When to reward and When to punish?

Behavior Reinforcement the basics of behavior help you to understand why you choose certain behaviors and how you can change ineffective ones.

Reinforcement means rewarding a behavior so that it happens more often. There are two types of reinforcement, positive and negative. Related to reinforcement, positive does not mean “good” and negative “bad.” Instead, positive means that something desirable is added following a behavior, and negative means that something aversive is removed following a behavior. Another way to think about it is that there are reinforcements that reward (positive) and reinforcements that relieve (negative). Here are some examples.

Positive reinforcement:

• A child is praised and taken to the park after cleaning his room (the praise and park are both rewards).

• You feel accomplishment after doing your workout (the sense of accomplishment rewards your workout efforts).

• You are paid for completing work (money is a powerful reinforcer because it can be used for a variety of rewards).

Negative reinforcement:

• A person completes a task to stop another person from nagging him or her (the removal of the nagging is a relief and reinforces completing the task).

• You buckle your seatbelt to stop the car from beeping at you (removing the annoying beep is a relief and promotes seatbelt buckling).

• You practice your skills instead of acting on a problem behavior so you do not have to complete a behavior and solution analysis (the removal of behavior and solution analysis is a relief and reinforces working on your skills).
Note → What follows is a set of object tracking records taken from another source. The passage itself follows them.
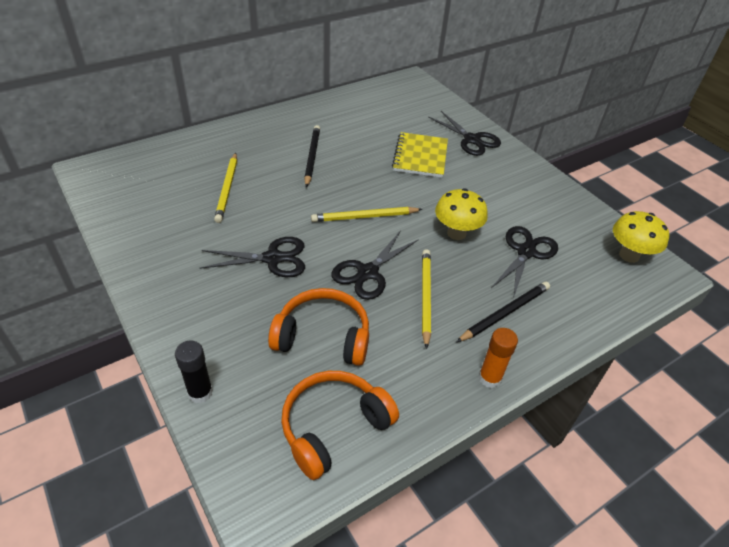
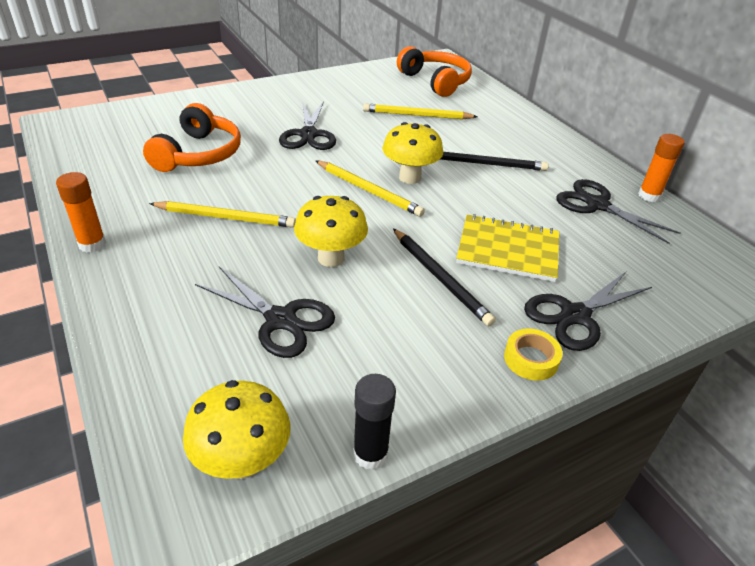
camera: 95 degrees right, 5 degrees down
black glue stick [175,340,213,403] -> black glue stick moved to [353,374,396,470]
orange headphones [281,371,399,480] -> orange headphones moved to [397,46,472,97]
yellow pencil [311,207,423,222] -> yellow pencil turned 135 degrees clockwise [315,160,425,217]
black scissors [331,231,419,300] -> black scissors moved to [556,179,680,244]
black pencil [457,282,550,342] -> black pencil moved to [393,228,496,326]
none -> yellow mushroom [382,122,443,184]
none -> yellow tape [504,328,563,381]
none -> orange glue stick [638,134,685,202]

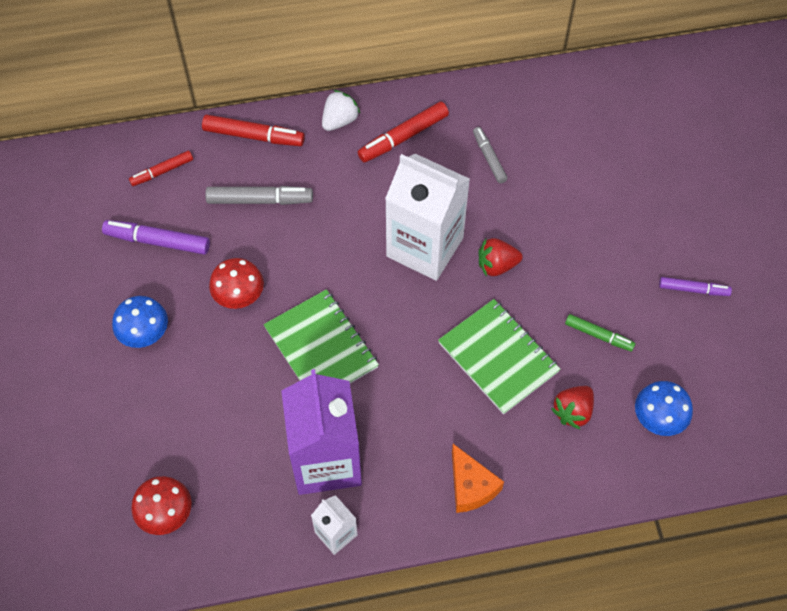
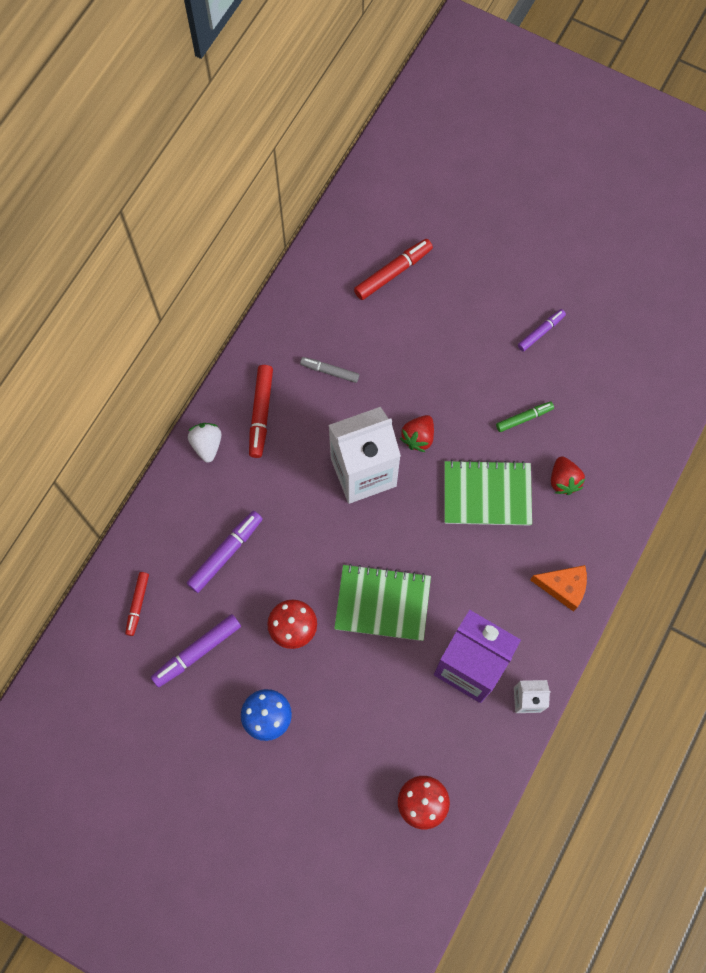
camera: 50 degrees left, 10 degrees up
red marker [202,115,305,146] -> red marker moved to [354,239,433,300]
grey marker [205,186,313,205] -> purple marker [187,511,262,593]
blue mushroom [635,381,693,436] -> none

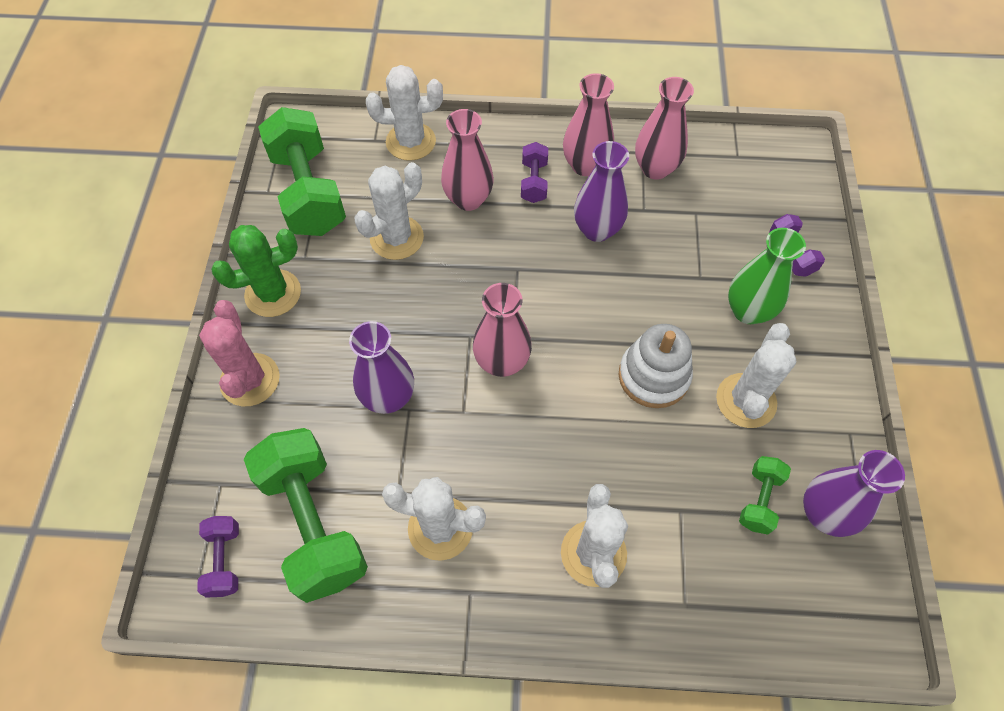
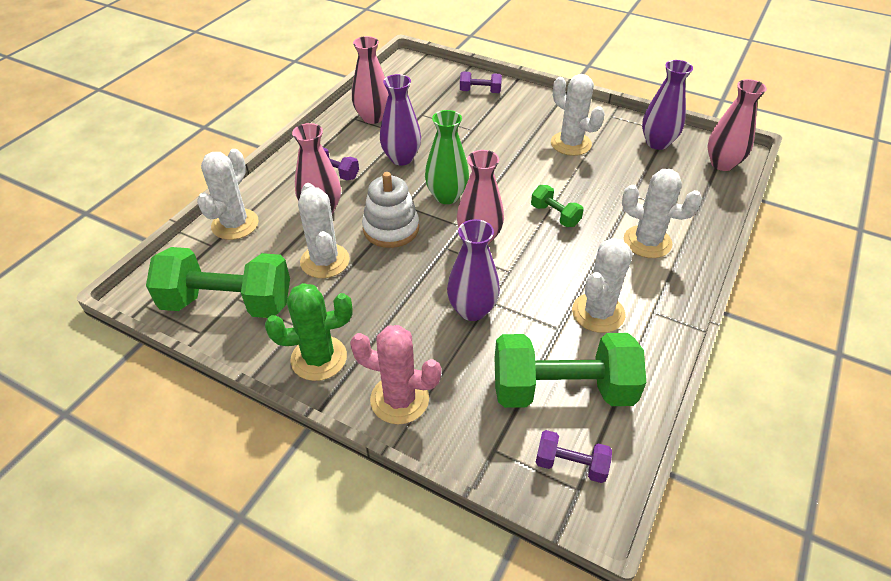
camera: 65 degrees left, 15 degrees down
green cactus [211,225,301,317] -> green cactus turned 75 degrees clockwise [265,283,353,381]
pink vase [563,73,614,176] -> pink vase moved to [707,79,767,171]
white stacking toy [619,324,693,408] -> white stacking toy moved to [362,172,419,248]
green vase [728,228,806,324] -> green vase moved to [425,110,469,204]
green dumbbell [739,456,791,535] -> green dumbbell moved to [531,185,584,227]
Of course, behaviors can receive both positive and negative reinforcement at the same time:

• A person abuses drugs because taking a drug feels good (positive reinforcement-reward), and it removes painful feelings (negative reinforcement relief) and withdrawal symptoms (negative reinforcement-relief). Alternatively, a person avoids drug use and (in time) feels clear-headed (positive reinforcement-reward) and does not suffer hangovers (negative reinforcementrelief).

• You practice your skills and receive recognition from the peers in your program (positive reinforcement-reward) and notice that painful emotions are becoming less intense (negative reinforcement-relief).